Blanca Niño Norton became motivated in this field having attended a private party once in Northern Italy where the owner of the house was proud of the stolen part of a column he had in his living room. It was a Guatemalan piece and she felt as if the object was stolen directly from her. Strongly motivated Blanca Niño Norton started working against illicit traffic of cultural property in 2000 and received a grant from the Getty Conservation Institute as a guest scholar. Since then she has also participated in the creation of the office of International Cooperation in the Ministry of Culture in Guatemala and created the office Against Illicit Traffic with the direct support of the Guatemala ministry.  This office was established to enhance communication at the ministry between Guatemalan Customs, the FBI, ICE, the Carabinieri TPC, and Scotland Yard.  In this capacity, she served as principle advisor for the Guatemalan Minister of Culture. In furtherance of that Blanca Niño Norton participated at the international meeting of UNESCO in Cambodia on the convention against illicit traffic of cultural property.  During this time Guatemala signed agreements with UNIDROIT, and the second protocol of Haya; becoming the first country in the region to have signed all of the international cooperation agreements.
Christos Tsirogiannis, a researcher at Cambridge University and formerly an archaeologist with the Greek ministries of Culture, Justice and Home Office provided evidence that a marble statue and three limestone busts had been trafficked by the antiquities dealer Giacomo Medici and Robin Symes, respectively, before appearing at an auction in Bonhams (London) in April 2010. All four antiquities were withdrawn from the auction due to this evidence. Mr. Tsirogiannis is completing his Ph.D thesis on the International Illicit Antiquities Network (“Unravelling the International Illicit Antiquities Network through the Robin Symes-Christos Michaelides archive and its international implications”). His thesis is a result of his extensive experience as a forensic archaeologist at the Greek Ministry of Culture (1998-2002 and 2004-2008), the Greek Ministry of Justice (2006-2007) and as the only forensic archaeologist at the Greek police Art Squad (Home Office, 2004-2008, having participated in more than 173 investigations cases and raids).

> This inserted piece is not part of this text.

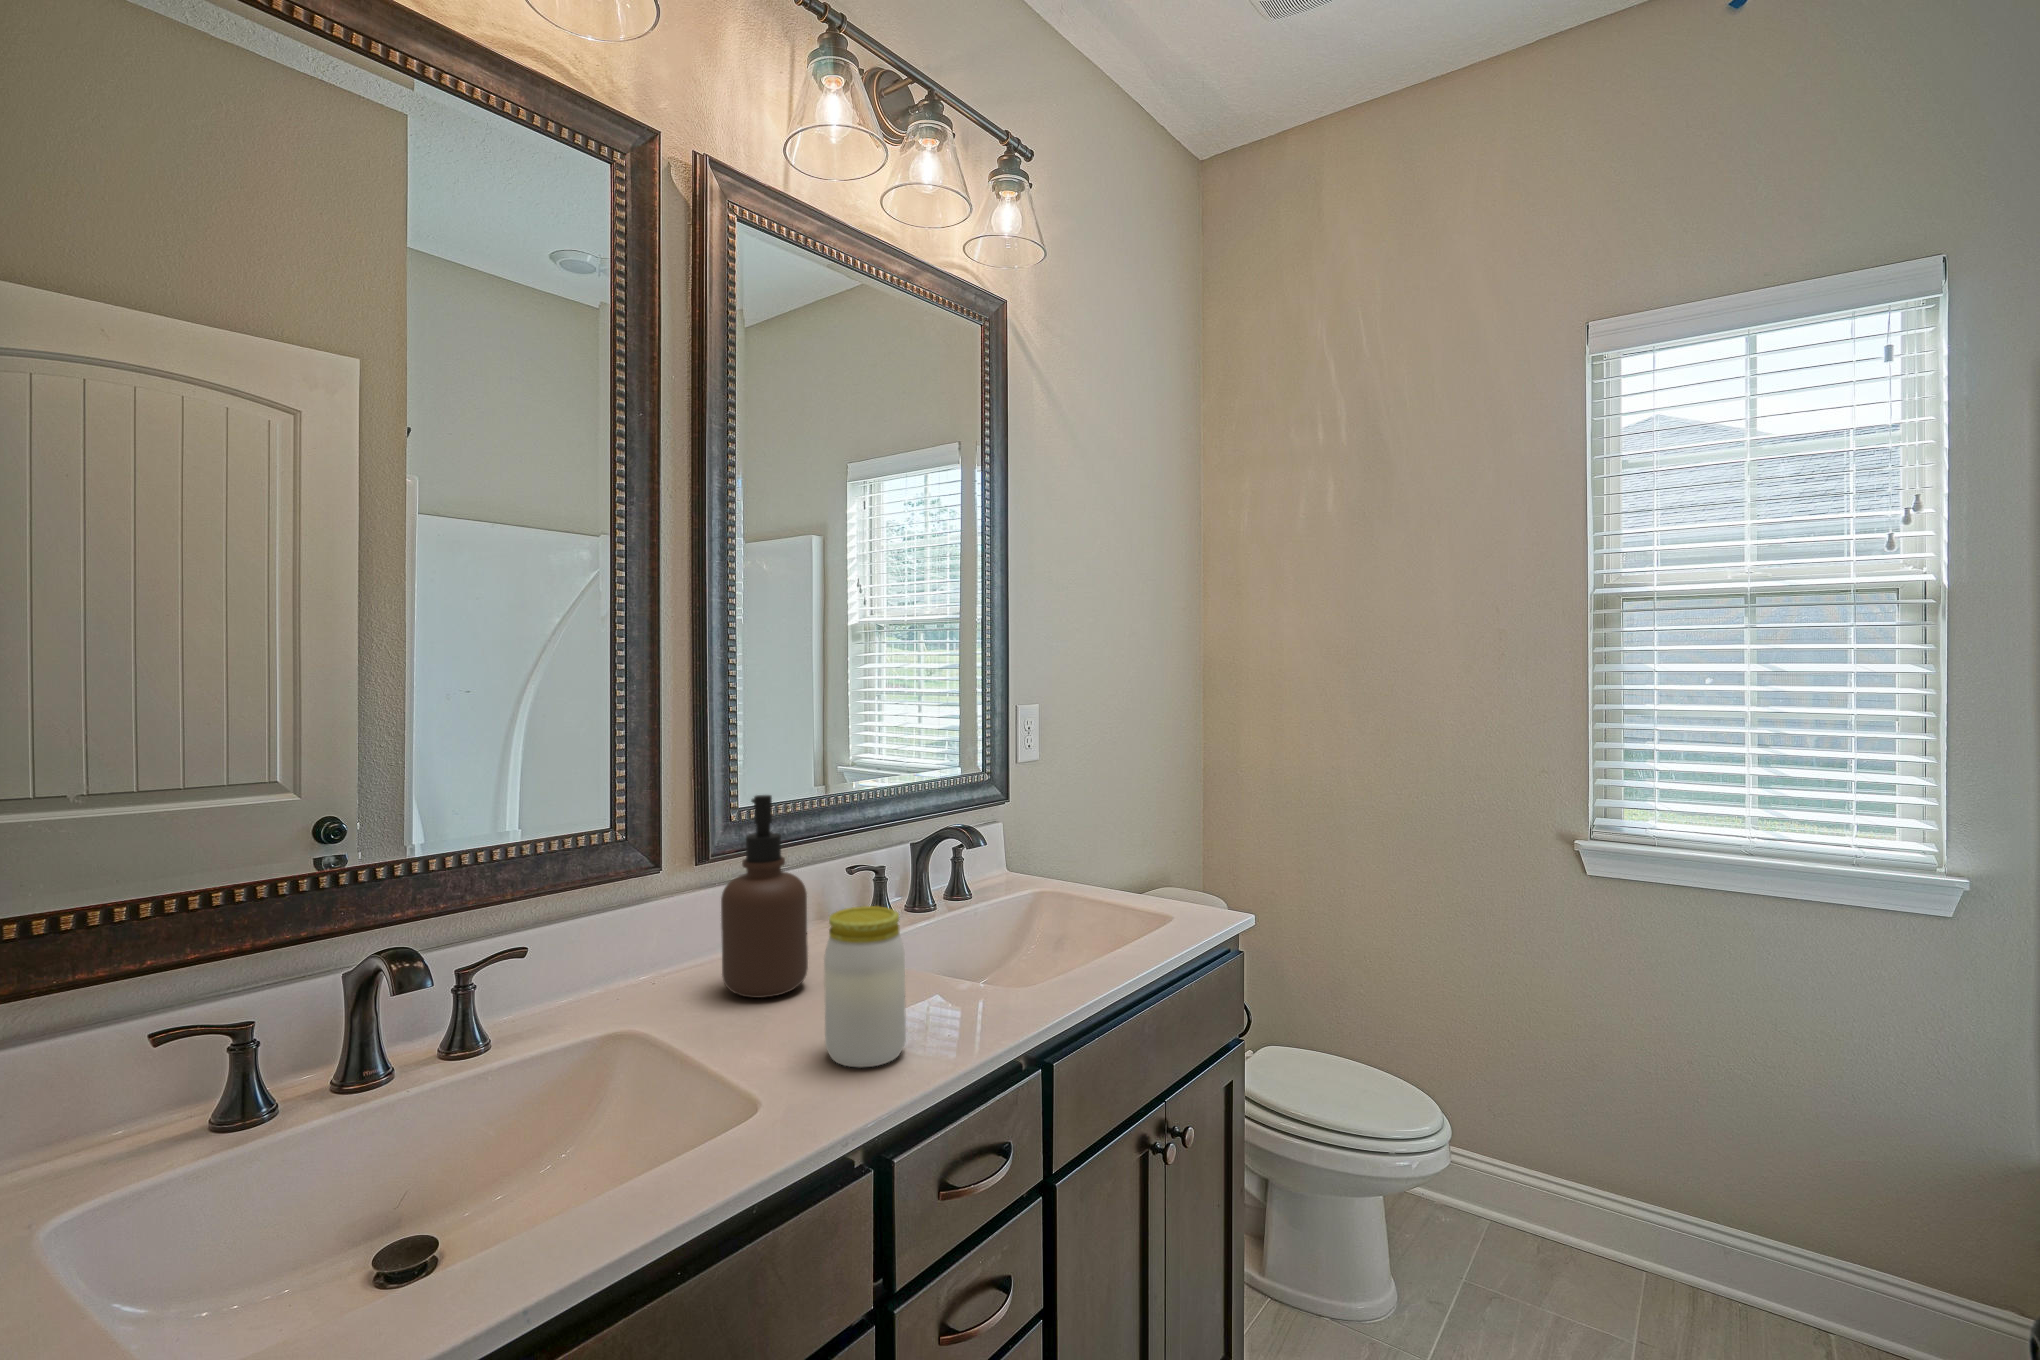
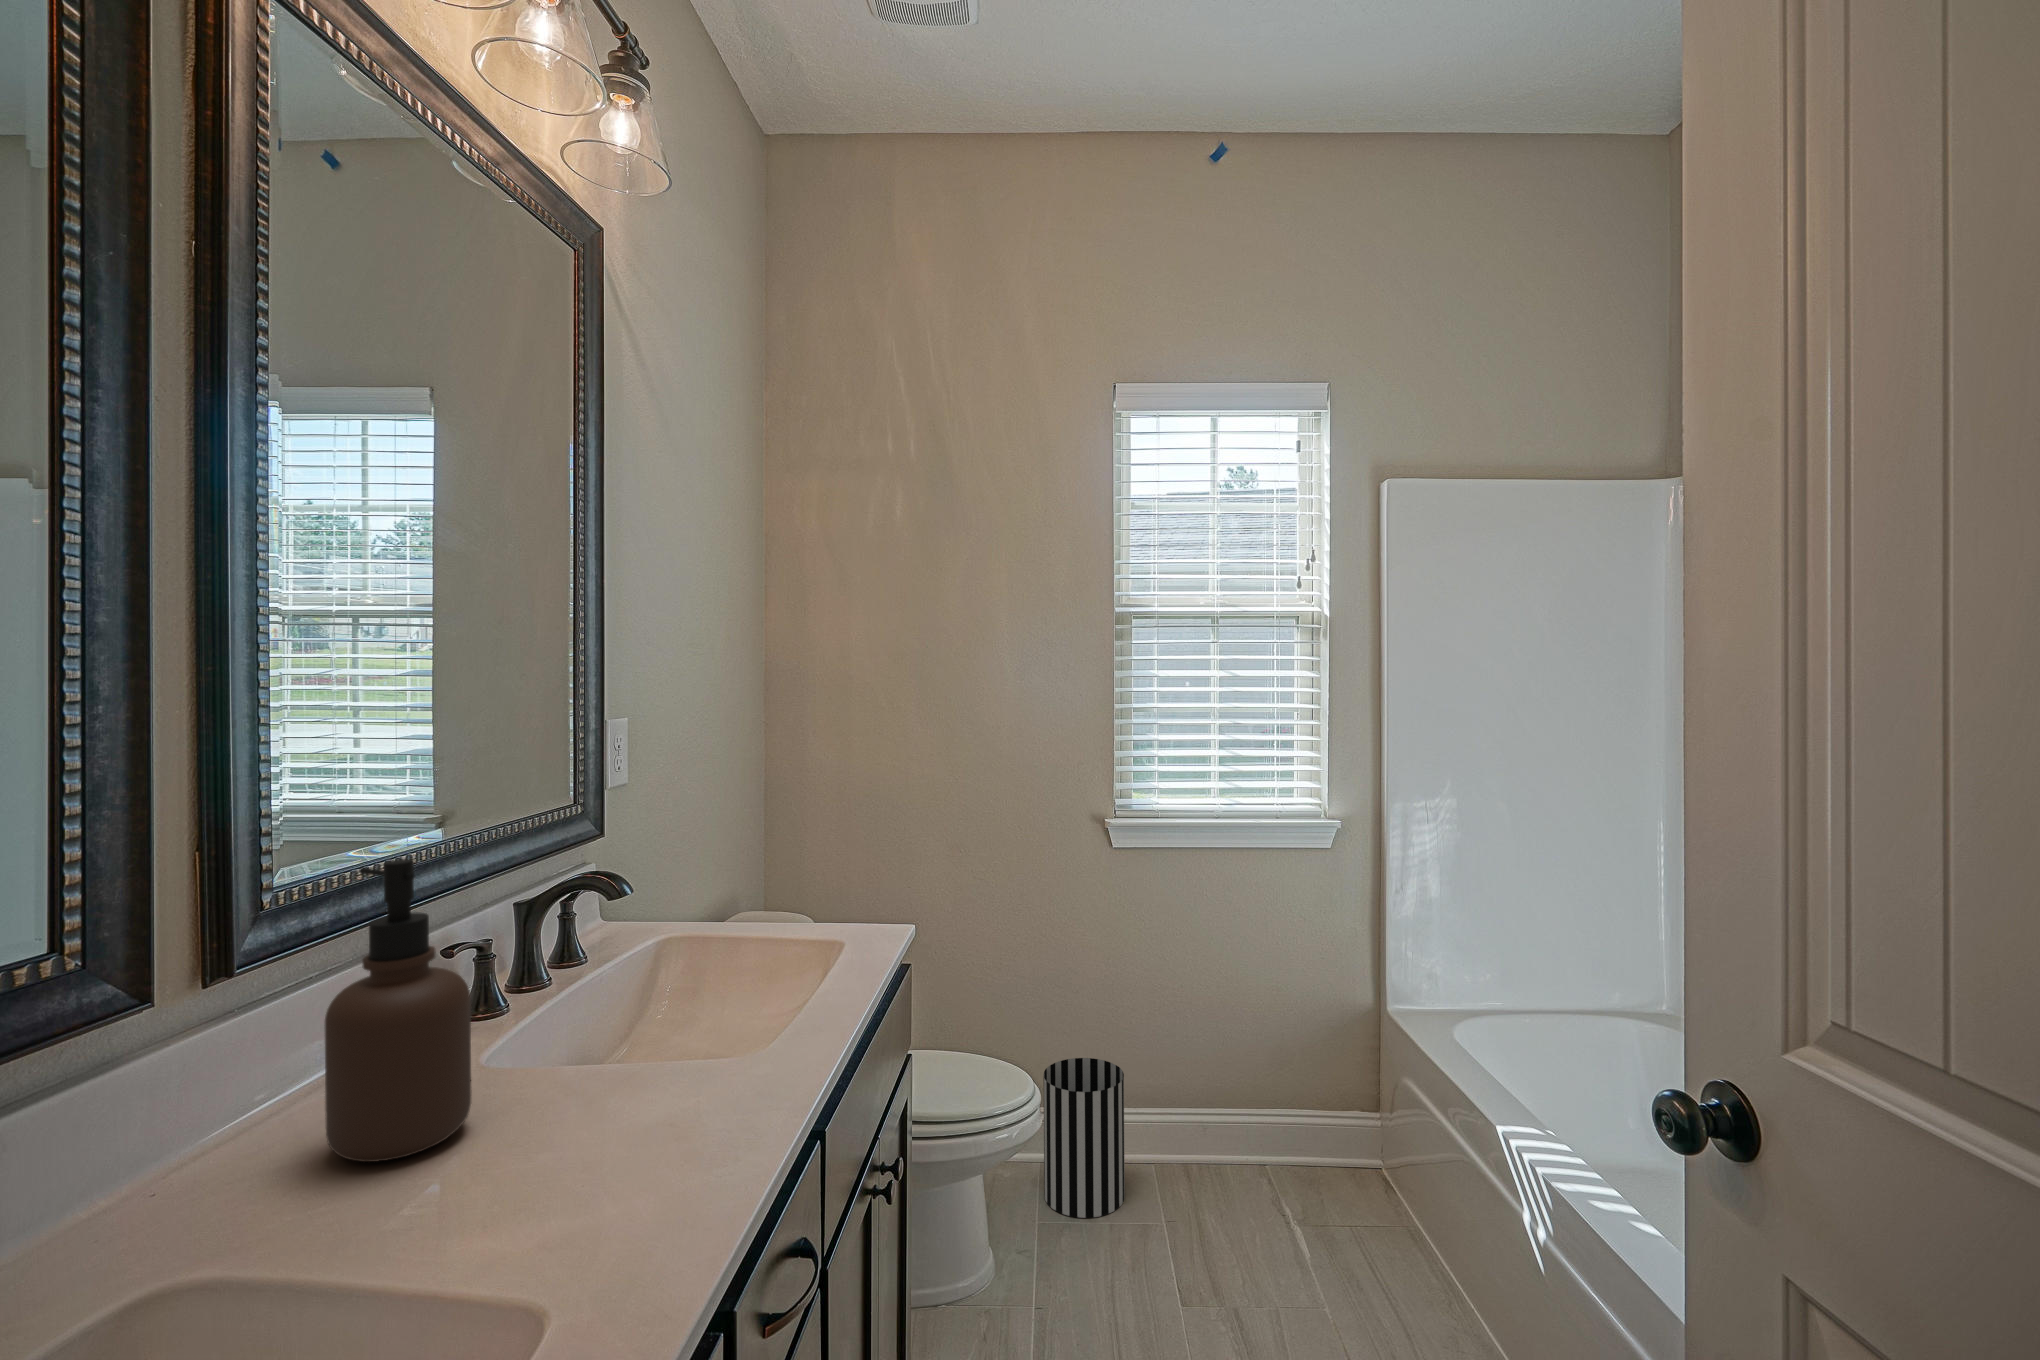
jar: present [824,906,906,1067] -> none [595,984,709,1204]
wastebasket: none [1491,1109,1600,1301] -> present [1043,1058,1125,1218]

His participation in a 6-member core of the Greek Task Force contributed to the successful claim of looted and stolen antiquities from institutions and individuals, such as the Getty Museum (2007), as well as the Shelby White and Leon Levy collection and the Cahn Gallery in Switzerland (2008).
Among many cases, he considers most memorable the raids at the summer residence of Dr. Marion True (former curator of antiquities at the Getty Museum) and at the premises of the top illicit antiquities dealers in the world, Robin Symes-Christos Michaelides, in the Cyclades, where the famous archive was discovered.  Over the last five years (2007-present), Tsirogiannis has been identifying looted and ‘toxic’ antiquities at the most prominent auction houses (e.g., Christie’s, Sotheby’s and Bonhams) and galleries (e.g., “Royal-Athena Galleries”), as part of a project with the renowned academics Professor David Gill (University Campus Suffolk) and Dr Christopher Chippindale (University of Cambridge). Some of the results of his research have been already demonstrated in The Journal of Art Crime (“Polaroids from the Medici Dossier: Continued Sightings on the Market”, 2011:27-33, with Professor David Gill). This part of his research has contributed to the withdrawal of antiquities (e.g., Bonhams case, April 2010) and to the disclosure of many scandals in the field (e.g., Christie’s June 2010, April 2011, December 2011). Tsirogiannis’ primary aim is to notify governments to retrieve their stolen cultural property and to raise public awareness regarding antiquities trafficking, through media coverage of these cases.